David Reinhard: ‘Nuts!’ to ‘Get Rummy’ critics
It wasn’t a Gen. Anthony McAuliffe moment, but President Bush’s response to calls for Defense Secretary Donald Rumsfeld’s resignation will do. It was a prompt and in-your-face “no.”
McAuliffe, of course, was the U.S. general at Bastogne in the Battle of the Bulge. Three years into World War II, surrounded by the enemy, he was awakened by a German invitation to surrender. The 101st Airborne Division commander had a crisp response sent to the enemy: “Nuts!”

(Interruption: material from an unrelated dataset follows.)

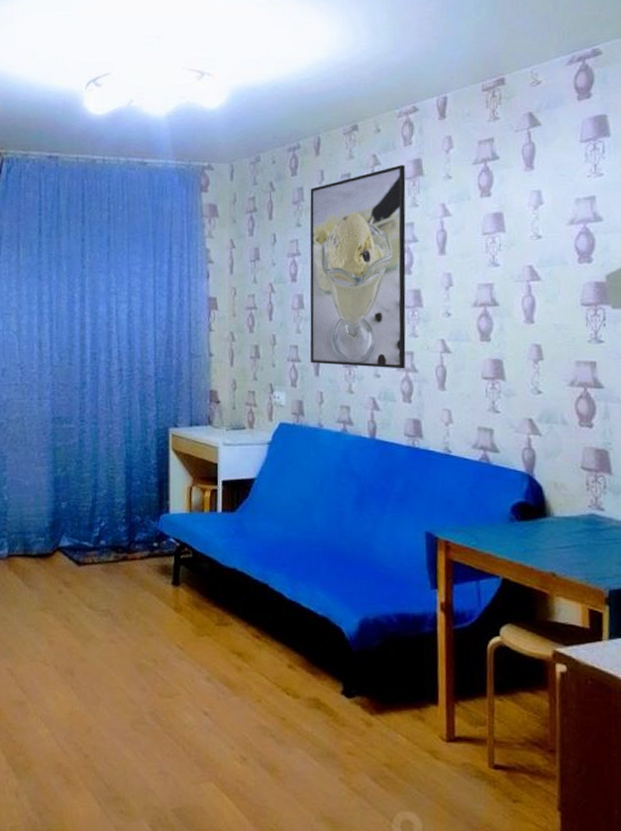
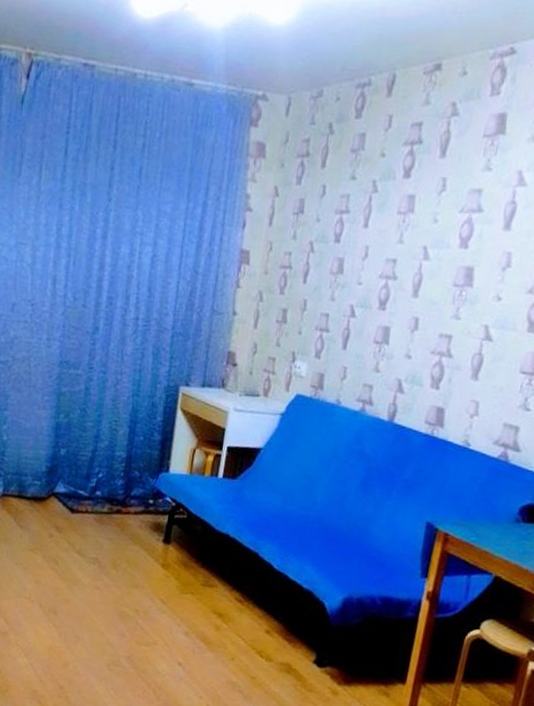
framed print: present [310,165,406,369] -> none [339,118,487,353]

Bush might have tried that. Indeed, if he didn’t have to worry about being presidential, the unprintable word McAuliffe first used would be the proper reply to recent “Rummy must go” cries from the handful of retired generals and the army of armchair generals in the Democratic Party and media.

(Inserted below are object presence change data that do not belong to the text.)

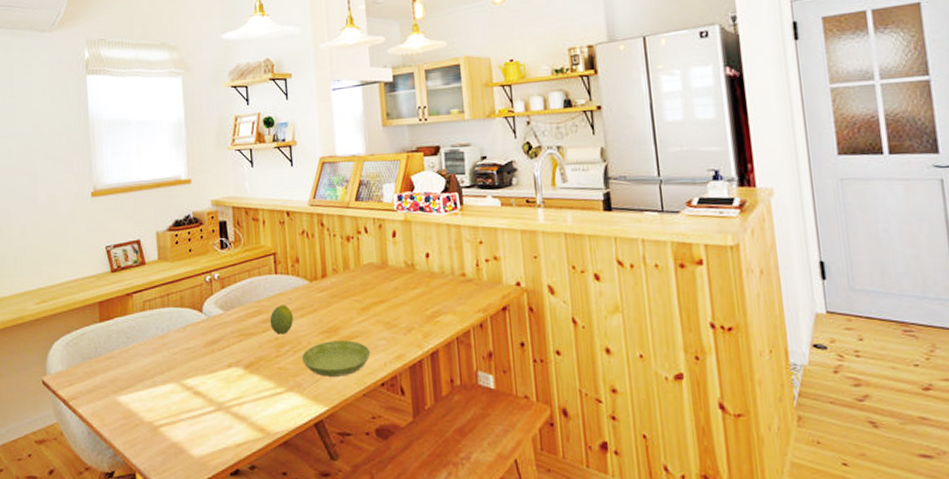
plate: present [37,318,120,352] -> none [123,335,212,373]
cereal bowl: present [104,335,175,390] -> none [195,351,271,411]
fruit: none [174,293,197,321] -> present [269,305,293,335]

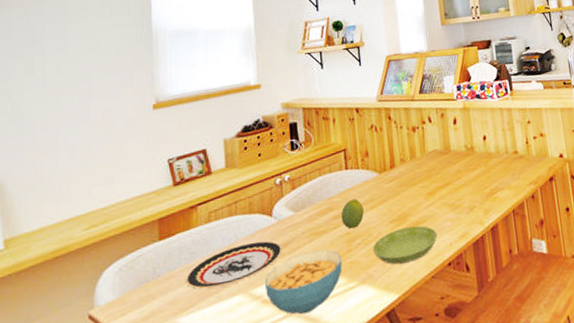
plate: none [123,335,212,373] -> present [185,241,282,290]
cereal bowl: none [195,351,271,411] -> present [264,250,342,315]

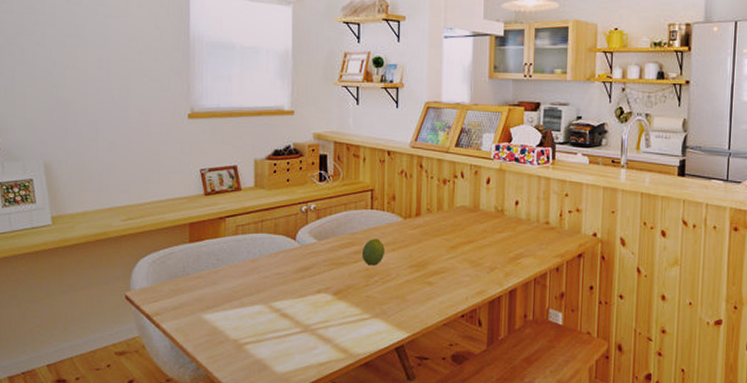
plate: present [185,241,282,290] -> none [211,260,303,294]
cereal bowl: present [264,250,342,315] -> none [283,279,358,333]
saucer: present [373,225,438,265] -> none [390,274,454,307]

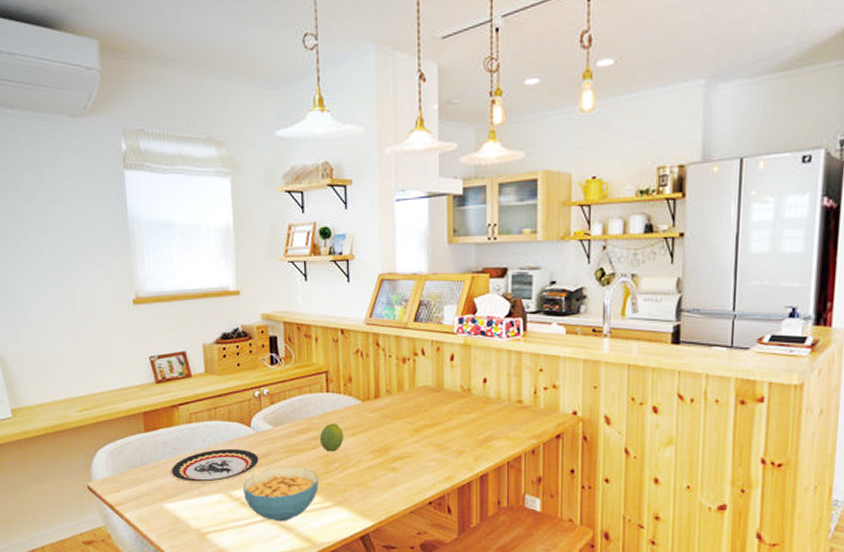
plate: none [211,260,303,294] -> present [170,448,260,483]
cereal bowl: none [283,279,358,333] -> present [242,467,319,522]

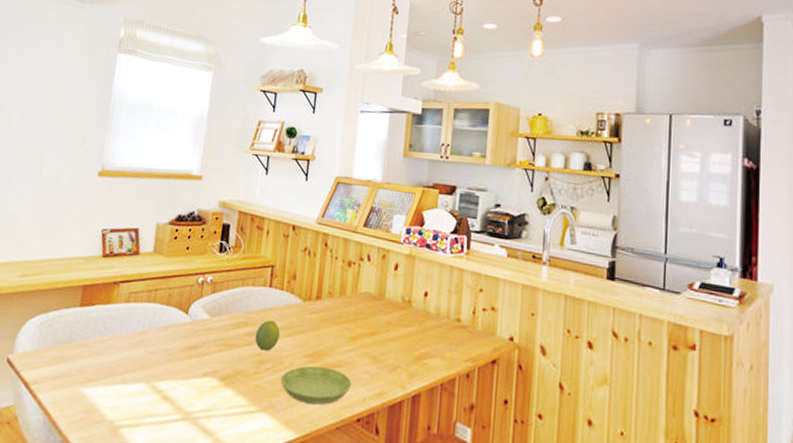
plate: present [170,448,260,483] -> none [95,334,192,371]
cereal bowl: present [242,467,319,522] -> none [167,361,247,424]
saucer: none [351,460,420,494] -> present [281,365,352,405]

Sorry, but let’s not pretend the “Dump Rumsfeld” calls merit anything more than what the German surrender demands required at Bastogne. This “Get Rummy” campaign isn’t worth treating with sober arguments on each side. It’s about power and politics, pure and simple – maybe not on the part of every retired general, but certainly on the part of Bush-phobic political and media types who made this their story of the week. It’s just another front in our war over the war. It’s just the 2004 presidential campaign by other means. Bush is right to treat it accordingly.

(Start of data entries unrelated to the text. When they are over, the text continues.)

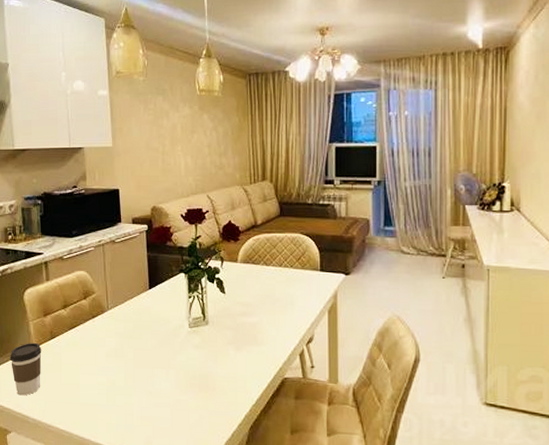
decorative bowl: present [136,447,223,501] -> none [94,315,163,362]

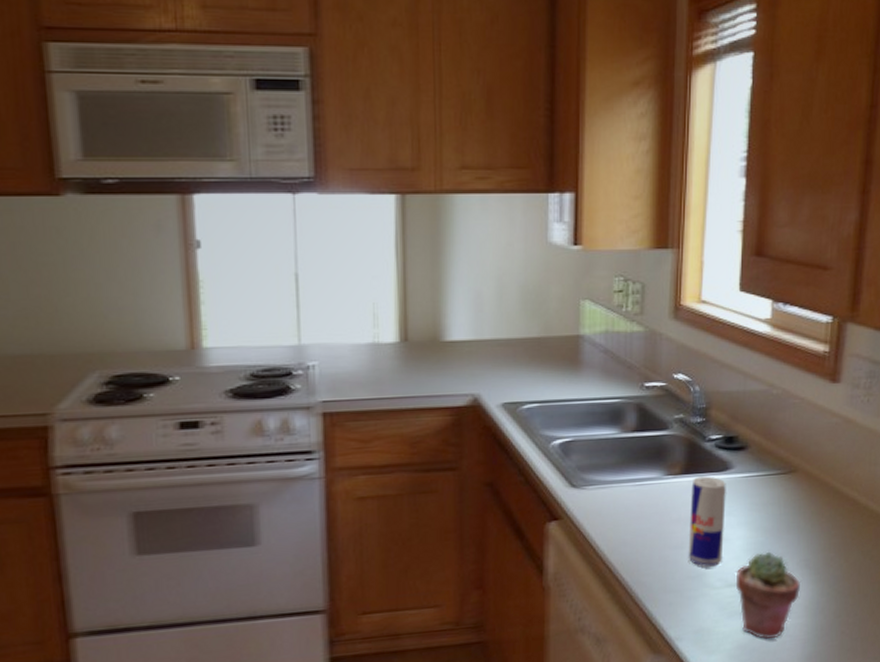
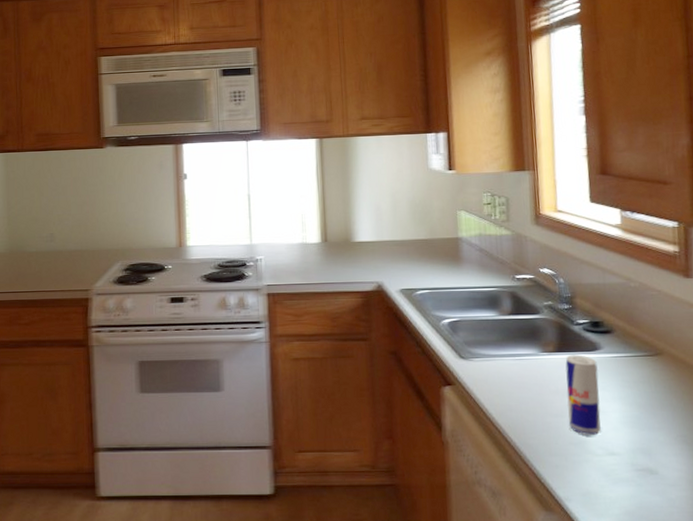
potted succulent: present [735,551,801,640] -> none [616,425,682,509]

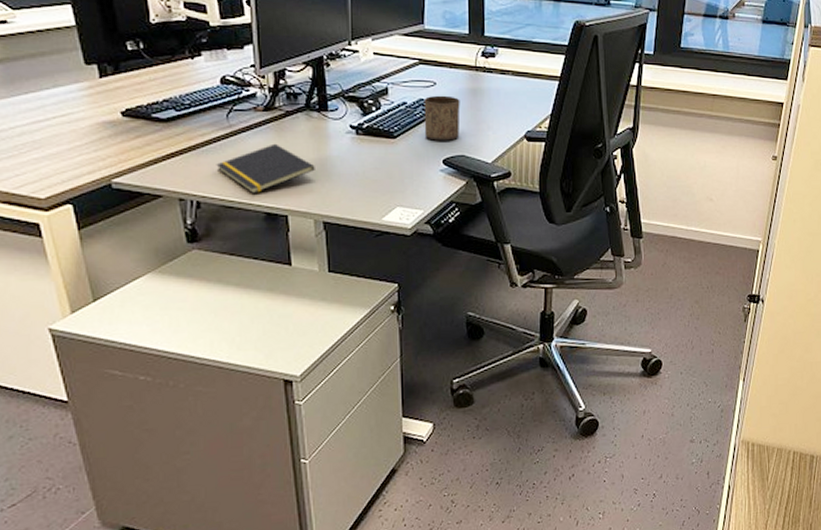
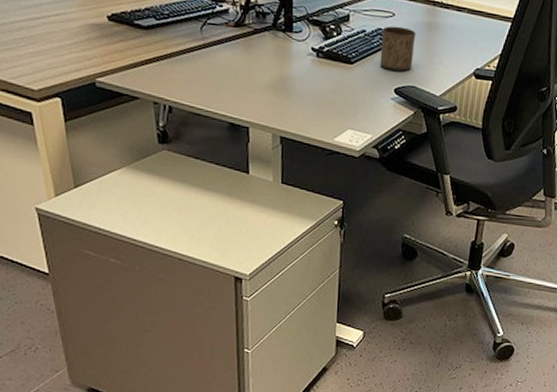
notepad: present [216,143,315,194] -> none [188,58,277,105]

After all, we’re talking about six or so retired generals in a universe of thousands of retired and active-duty generals and admirals. It’s also worth noting that for every anti-Rumsfeld retiree, a pro-Rumsfeld retiree or active-duty general steps forward. It would be different if this assault were met with silence on the part of the men who’ve worked with him. The Anthony Zinnis, John Batistes and Paul Eatons don’t speak for the top brass – it only seems that way in an echo chamber that magnifies critics’ claims and ignores their motives. (Did they oppose the war? Did they oppose Rumsfeld’s transformation of their service? Were they demoted and forced to retire for violating Pentagon rules?)
Whatever the merits of their arguments, the retirees gunning for Rumsfeld have hardly conducted themselves in a way to enhance their credibility or honor. Leave aside the matter of whether these retired generals should be calling for a defense secretary’s head in the middle of a war. What are we to make of officers who felt they just couldn’t speak up?
Nuts! That’s not the way retired Gens. Tommy Franks or former Joint Chiefs Chairman Richard Myers remember it. Or Marine Gen. Peter Pace, the current Joint Chiefs chairman who helped plan the Iraq war.
“We had then and have now every opportunity to speak our minds, and if we do not, shame on us,” Pace said last week. “The articles that are out there about folks not speaking up are just flat wrong.”
Franks’ book “American Soldier” begins on March 3, 2003. He’s in Saudi Arabia right before the Iraq war. Bush is at the White House. Over a video link, the president starts by asking each commander if he has “everything you need to win” and is “pleased with the strategy.” He stopped asking after two generals and an admiral all answered in the affirmative. The rest of the book makes plain that Franks and the brass weren’t clicking their heels for the civilian leadership.
What if some generals weren’t tough enough or sharp enough to stand up to Rumsfeld? Well, maybe they shouldn’t have been generals in the first place. Or maybe they should have resigned in protest if he failed to heed their advice. Myers offered another suggestion last Sunday: “If we don’t (give the secretary our best military advice), we should be shot.”
A war council is no place for careerists.
Army Maj. Gen. John Batiste is making the media rounds now, calling for Rumsfeld’s resignation. This is puzzling to Rumsfeld’s associates, according to the Washington Times. The former commander of the 1st Infantry Division never offered any complaints when he met privately with Rumsfeld in Iraq in December 2004.
“This is a man,” Batiste told his soldiers, “with the courage and the conviction to win the war on terrorism.”
Many politicians seem to have forgotten what they said about the war and weapons of mass destruction in years past, but we’ve come to expect this. Do we now have a mini-outbreak of the same convenient amnesia among some retired generals?